Cello concertos
di Giuseppe Guggino
L’Orchestra del Massimo di Palermo con il tandem Isserlis/Wellber e l’Orchestra Sinfonica Siciliana con il tandem Bohórquez/Eschenbach si confrontano con due programmi imperniati su due dei più rappresentativi concerti per violoncello e orchestra: quello di Elgar e quello di Schumann.
Palermo, 2 e 3 dicembre 2022 - Chissà se per coincidenza o per calcolo, ma in perfetta sincronia le due maggiori istituzioni palermitane si confrontano a distanza di qualche centinaio di metri – rispettivamente al Teatro Massimo e al Politeama – rispettivamente con il concerto per violoncello e orchestra di Elgar e quello di Schumann, ossia con due delle due pagine più rappresentative della letteratura per cello solista.
Fortunatamente i concerti della Sinfonica Siciliana hanno sempre una replica pomeridiana al giorno seguente e quindi al pubblico palermitano è stata risparmiata la scelta – e sarebbe stata ardua – fra Steven Isserlis con Wellber al Massimo e Claudio Bohórquez con Christoph Eschenbach al Politeama.
E dovendolo fare un confronto la Sinfonica Siciliana vince a man bassa un po’ su quasi tutti i fronti, a cominciare da quello extramusicale, annunciando l’interruzione delle forme di protesta proprio mentre l’Orchestra del Teatro Massimo annuncia l’inizio delle ostilità, ritardando di trenta minuti l’inizio del concerto.
Poi la coerenza interna del programma di Christoph Eschenbach porta ad accostare alla pagina concertistica di Schumann l’Ottava sinfonia di Dvořák che, sin dall’incipit e diffusamente in tutto il primo e il quarte tempo, riserva alla fila dei celli un ruolo di assoluto primo piano, affidando a quella particolare sonorità calda degli archi il maggior numero di spunti tematici di un lavoro particolarmente felice per varietà di invenzione melodica. Non per ultimo la presenza dell’ultraottantenne direttore tedesco, pur col suo gesto discreto, si direbbe minimalista e scevro da qualunque teatralità, sollecita alla compagine siciliana una disciplina fuori dall’ordinario che si innesta sull’ottimo smalto registrato nelle più recenti prove. La fila dei celli ricambia Dvořák con ottima precisione, ma più in generale tutti gli archi rispondono con grande duttilità sin dalla vorticosa Karneval ouverture in apertura del programma. Giustamente le sonorità si prosciugano nel concerto di Schumann dialogando con Claudio Bohórquez, che segnala per il controllo di intonazione e l’accuratezza del fraseggio, suscitando le legittime richieste di bis coronate con la Sarabanda dalla terza delle Suites di Bach.

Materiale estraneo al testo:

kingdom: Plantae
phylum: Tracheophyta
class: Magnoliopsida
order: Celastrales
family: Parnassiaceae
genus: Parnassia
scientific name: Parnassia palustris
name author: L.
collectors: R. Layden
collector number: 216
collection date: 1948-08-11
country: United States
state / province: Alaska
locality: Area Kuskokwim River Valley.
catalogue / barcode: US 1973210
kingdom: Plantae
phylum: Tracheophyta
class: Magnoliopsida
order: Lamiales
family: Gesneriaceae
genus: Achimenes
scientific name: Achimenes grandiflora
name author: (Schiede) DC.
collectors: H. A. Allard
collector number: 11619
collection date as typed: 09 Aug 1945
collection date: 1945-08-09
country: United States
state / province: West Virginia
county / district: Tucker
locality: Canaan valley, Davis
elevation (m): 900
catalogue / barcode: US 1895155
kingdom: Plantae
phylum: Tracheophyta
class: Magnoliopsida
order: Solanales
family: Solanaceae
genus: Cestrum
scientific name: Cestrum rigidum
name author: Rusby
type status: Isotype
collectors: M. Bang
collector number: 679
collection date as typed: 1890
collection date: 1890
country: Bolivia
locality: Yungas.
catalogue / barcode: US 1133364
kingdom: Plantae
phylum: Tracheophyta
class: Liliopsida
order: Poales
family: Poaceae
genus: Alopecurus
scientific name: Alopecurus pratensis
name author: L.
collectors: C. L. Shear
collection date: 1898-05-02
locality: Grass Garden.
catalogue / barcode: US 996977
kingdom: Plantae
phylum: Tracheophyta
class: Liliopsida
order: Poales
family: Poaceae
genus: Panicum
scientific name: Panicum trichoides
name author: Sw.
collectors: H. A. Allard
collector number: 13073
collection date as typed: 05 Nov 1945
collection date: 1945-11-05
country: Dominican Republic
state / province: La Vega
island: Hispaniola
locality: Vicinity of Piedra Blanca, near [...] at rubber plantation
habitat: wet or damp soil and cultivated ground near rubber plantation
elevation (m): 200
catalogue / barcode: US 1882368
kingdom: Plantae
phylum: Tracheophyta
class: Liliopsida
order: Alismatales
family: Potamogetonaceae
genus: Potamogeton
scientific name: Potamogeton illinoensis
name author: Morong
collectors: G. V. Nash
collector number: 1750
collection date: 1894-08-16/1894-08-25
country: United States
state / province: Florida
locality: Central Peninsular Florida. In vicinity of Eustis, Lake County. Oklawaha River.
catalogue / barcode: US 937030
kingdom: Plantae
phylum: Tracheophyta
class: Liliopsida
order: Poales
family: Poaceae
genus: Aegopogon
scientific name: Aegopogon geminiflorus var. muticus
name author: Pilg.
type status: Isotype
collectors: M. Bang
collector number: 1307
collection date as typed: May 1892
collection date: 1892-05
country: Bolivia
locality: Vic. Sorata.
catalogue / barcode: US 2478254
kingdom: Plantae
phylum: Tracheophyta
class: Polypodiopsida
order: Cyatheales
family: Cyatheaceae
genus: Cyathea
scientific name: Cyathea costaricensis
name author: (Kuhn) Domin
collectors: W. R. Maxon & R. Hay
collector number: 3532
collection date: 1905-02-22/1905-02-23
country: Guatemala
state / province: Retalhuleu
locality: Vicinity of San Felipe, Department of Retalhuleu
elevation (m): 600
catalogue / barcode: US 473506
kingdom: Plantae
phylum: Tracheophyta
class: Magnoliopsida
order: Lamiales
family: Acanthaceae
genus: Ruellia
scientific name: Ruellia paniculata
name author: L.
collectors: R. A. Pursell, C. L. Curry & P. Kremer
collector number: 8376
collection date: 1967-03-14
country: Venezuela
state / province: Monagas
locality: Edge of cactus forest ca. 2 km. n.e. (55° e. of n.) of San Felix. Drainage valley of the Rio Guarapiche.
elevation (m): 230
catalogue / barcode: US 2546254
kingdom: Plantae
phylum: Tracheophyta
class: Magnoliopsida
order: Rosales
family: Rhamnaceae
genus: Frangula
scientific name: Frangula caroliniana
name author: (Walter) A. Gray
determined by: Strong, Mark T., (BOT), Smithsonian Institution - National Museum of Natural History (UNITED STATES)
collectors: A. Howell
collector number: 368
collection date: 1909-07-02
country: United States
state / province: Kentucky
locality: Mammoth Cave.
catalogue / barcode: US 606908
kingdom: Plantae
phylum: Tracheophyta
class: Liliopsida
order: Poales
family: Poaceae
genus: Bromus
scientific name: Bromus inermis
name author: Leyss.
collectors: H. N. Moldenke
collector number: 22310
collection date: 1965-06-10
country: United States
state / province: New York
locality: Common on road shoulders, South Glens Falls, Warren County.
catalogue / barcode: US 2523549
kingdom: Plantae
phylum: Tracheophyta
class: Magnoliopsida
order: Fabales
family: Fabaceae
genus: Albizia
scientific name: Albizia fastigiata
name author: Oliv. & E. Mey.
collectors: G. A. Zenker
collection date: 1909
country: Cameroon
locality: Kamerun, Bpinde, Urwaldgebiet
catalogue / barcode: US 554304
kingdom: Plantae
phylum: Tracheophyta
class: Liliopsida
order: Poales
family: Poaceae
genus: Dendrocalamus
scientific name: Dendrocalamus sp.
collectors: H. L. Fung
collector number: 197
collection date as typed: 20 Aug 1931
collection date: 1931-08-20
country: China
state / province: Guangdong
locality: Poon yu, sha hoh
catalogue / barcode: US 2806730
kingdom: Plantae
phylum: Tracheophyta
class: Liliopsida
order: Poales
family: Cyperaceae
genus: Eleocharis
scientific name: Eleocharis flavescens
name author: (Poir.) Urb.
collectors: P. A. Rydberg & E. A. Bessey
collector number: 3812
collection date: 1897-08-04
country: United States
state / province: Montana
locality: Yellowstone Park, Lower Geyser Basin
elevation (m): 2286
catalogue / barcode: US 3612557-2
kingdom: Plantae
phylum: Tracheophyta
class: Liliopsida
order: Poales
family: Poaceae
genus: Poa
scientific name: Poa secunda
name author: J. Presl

Per contro il concerto del Massimo di Palermo è destinato ad imprimersi nella memoria per molto poco oltre la maiuscola prova di Isserlis alle prese con il capolavoro dell’ultima fase creativa di Elgar. Il carismatico cellista inglese, ricorrendo ad un’agogica fluida, talvolta dilatando molto i tempi, indugiando in impalpabili pianissimi, si conferma ancora una volta esecutore di assoluto riferimento della pagina, registrando un consenso sinceramente caloroso, che ricambia con una vibrante intonazione de El Cant dels Ocells di Pablo Casals. Di fronte a tanto smalto gli archi dell’Orchestra del Massimo impallidiscono non poco, ma più in generale, nonostante Omer Meir Wellber cerchi di agire come dionisiaco trascinatore, la compagine sembra attraversare una fase di crisi artistica. Prova ne sia l’elevato numero di imprecisioni che, sin dai due accordi iniziali, caratterizza una Terza di Beethoven decisamente non memorabile.